Les avocats avaient presque tous disparu.
Mes confrères étaient toujours charmants, aimables, serviables, confraternels. La plupart me réglaient mes émoluments de participation le lendemain de la signature de l’acte, s’excusant lorsqu’exceptionnellement ils mettaient plus de 2 jours.
Les clients ne mettaient plus aucune pression sur mes collaborateurs qui, du coup, pouvaient consacrer un jour par semaine à leur formation. Leur salaire avait d’ailleurs énormément augmenté.
Du fait du décuplement de nos produits, les cotisations professionnelles, sociales et fiscales étaient tombées en chute libre. Elles ne représentaient en tout qu’un petit pourcent de notre chiffre d’affaires.
Le Président du CSN, enfin élu au suffrage universel, rendait des comptes annuels irréprochables à la Cour Notariale des comptes avant de les soumettre à l’approbation de tous les notaires.
Chaque confrère pouvait toujours, en tout lieu et en toute circonstance, s’exprimer librement.
Les instances locales aidaient, assistaient, écoutaient et représentaient dignement tous les notaires de leur ressort.

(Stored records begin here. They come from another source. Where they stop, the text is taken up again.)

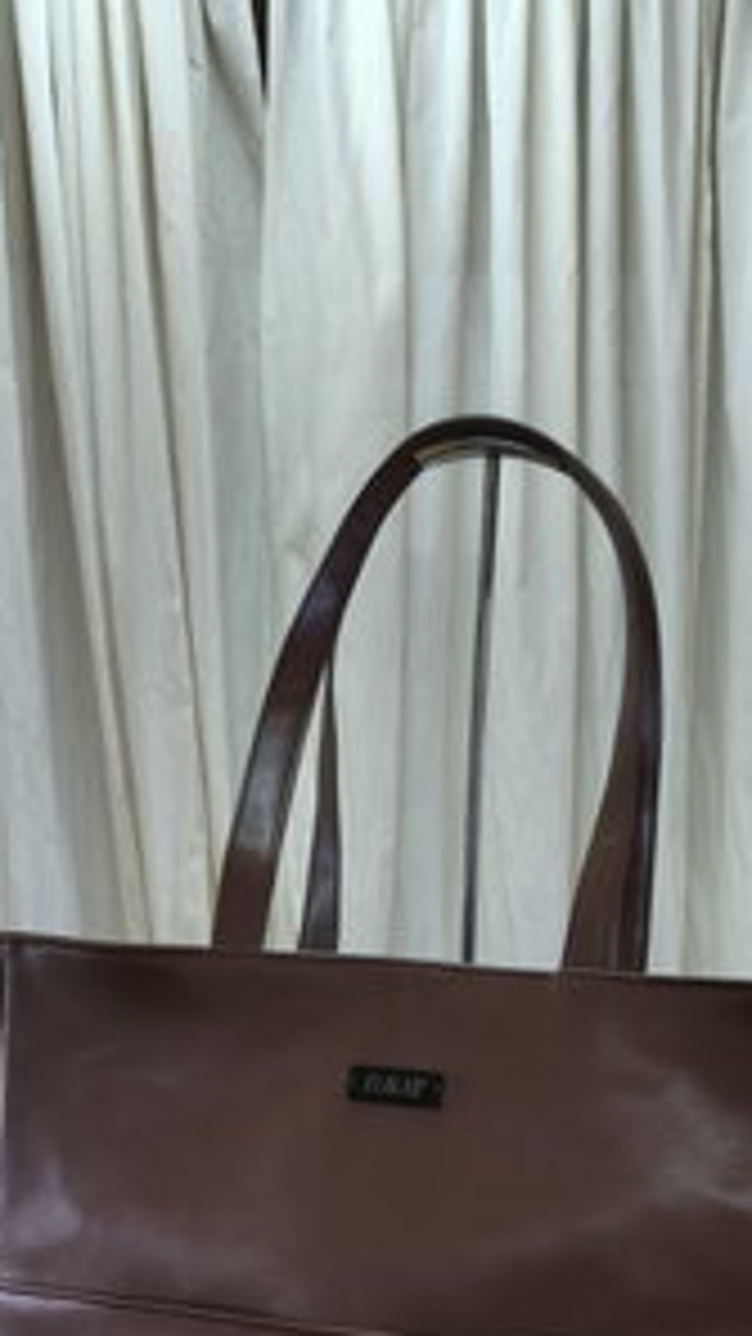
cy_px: 969
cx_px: 441
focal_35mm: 45
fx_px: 1596
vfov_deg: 44.3
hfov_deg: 26.5
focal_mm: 5.35
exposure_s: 1/33.3
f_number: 1.7
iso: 640
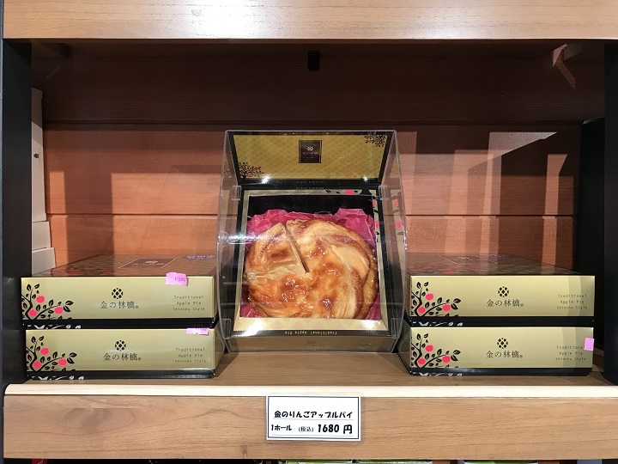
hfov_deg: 63.4
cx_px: 309
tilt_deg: -5.2
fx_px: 500
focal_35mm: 28
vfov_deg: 49.7
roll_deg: +0.0
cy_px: 232
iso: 40
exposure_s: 1/30
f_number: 1.8
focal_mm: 3.99
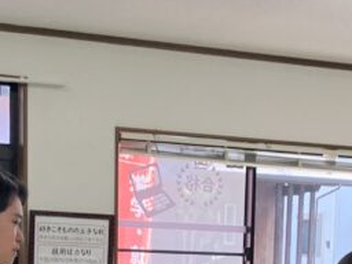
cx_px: 264
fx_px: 1139
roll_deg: -2.5
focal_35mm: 112
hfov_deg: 17.5
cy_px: 469
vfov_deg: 12.2
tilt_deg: -10.8
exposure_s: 1/100
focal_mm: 3.99
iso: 32
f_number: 1.8
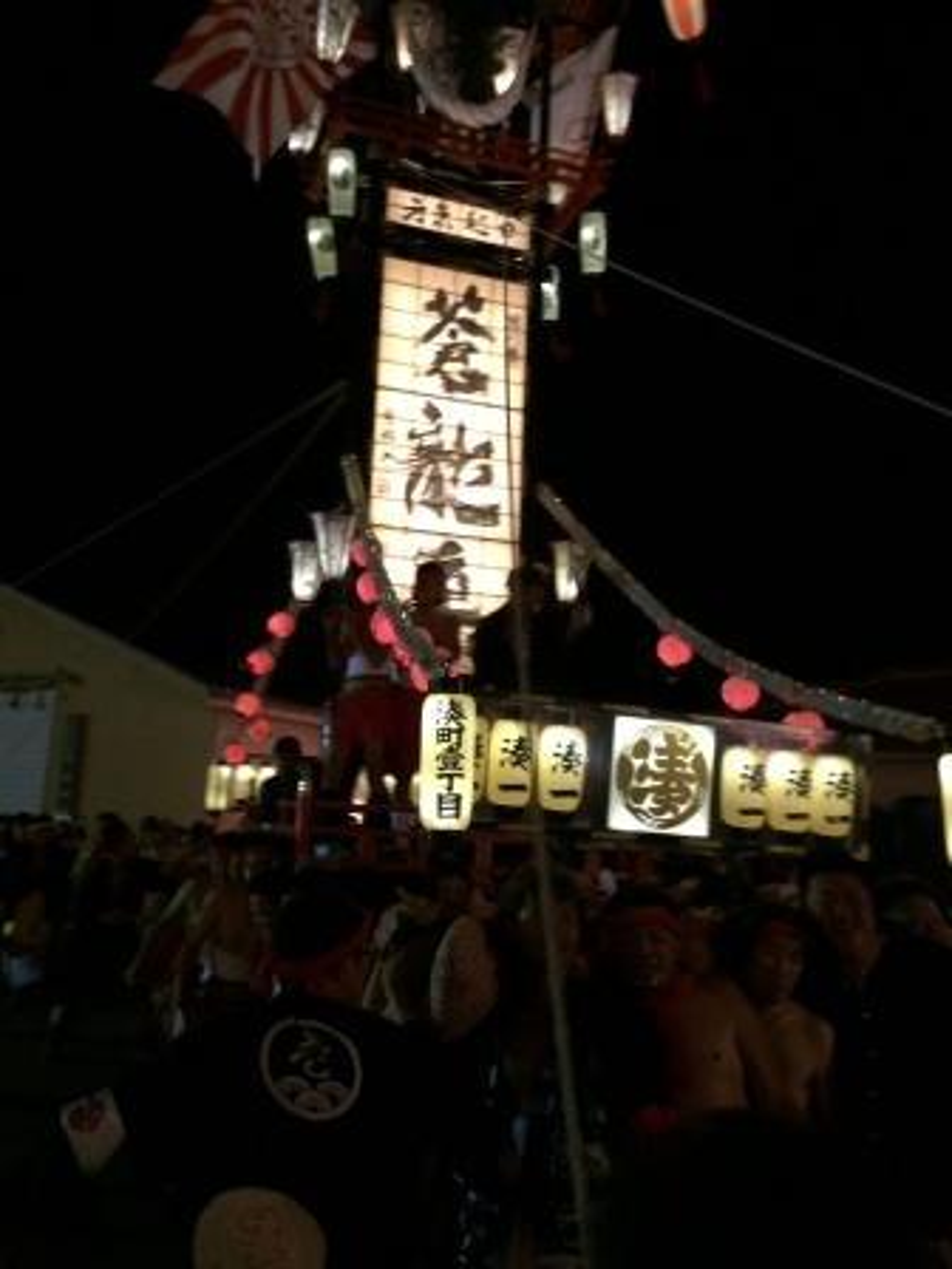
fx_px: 1100
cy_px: 634
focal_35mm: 30
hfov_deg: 46.8
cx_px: 476
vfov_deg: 60.0
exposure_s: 1/15
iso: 320
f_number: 2.2
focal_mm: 4.12
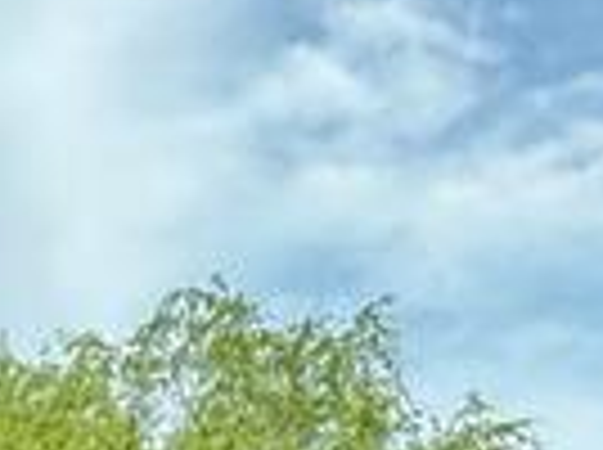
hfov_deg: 18.1
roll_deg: +0.4
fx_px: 1861
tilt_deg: +0.7
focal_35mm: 107
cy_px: 864
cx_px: 68
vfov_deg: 12.4
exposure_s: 1/3125
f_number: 2.2
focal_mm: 2.22
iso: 50
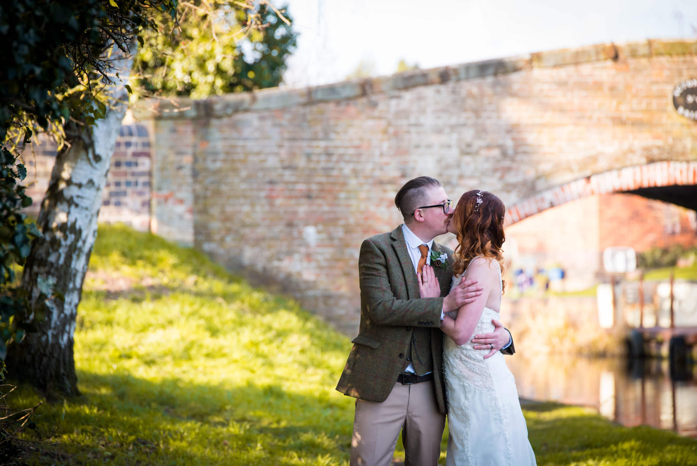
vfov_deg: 6.9
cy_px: 233
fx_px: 3874
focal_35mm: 200
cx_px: 348
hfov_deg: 10.3
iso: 400
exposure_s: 1/320
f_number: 4.5
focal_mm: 200
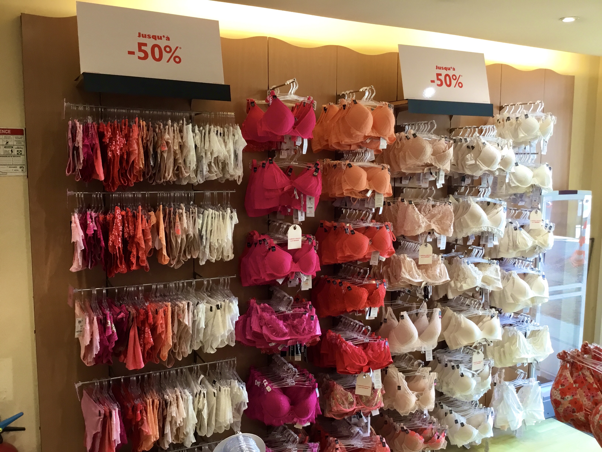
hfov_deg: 58.4
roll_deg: +0.6
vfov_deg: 45.4
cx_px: 301
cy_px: 226
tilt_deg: -7.0
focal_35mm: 31
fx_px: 539
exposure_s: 1/33
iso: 40
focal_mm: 3.3
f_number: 2.4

Il n’y avait plus jamais aucun conflit d’associé.
L’assurance responsabilité civile et la caisse de garantie étaient tombées en désuétude. Elles n’existaient plus que pour la forme. Bon nombre de jeunes confrères ignoraient même leur existence.
Tout le monde notarial vivait béatement dans un bonheur paradisiaque. C’est alors que je pris conscience que mes semblables, duvetés d’une douce fourrure aux couleurs pastels, n’étaient que des Bisounours.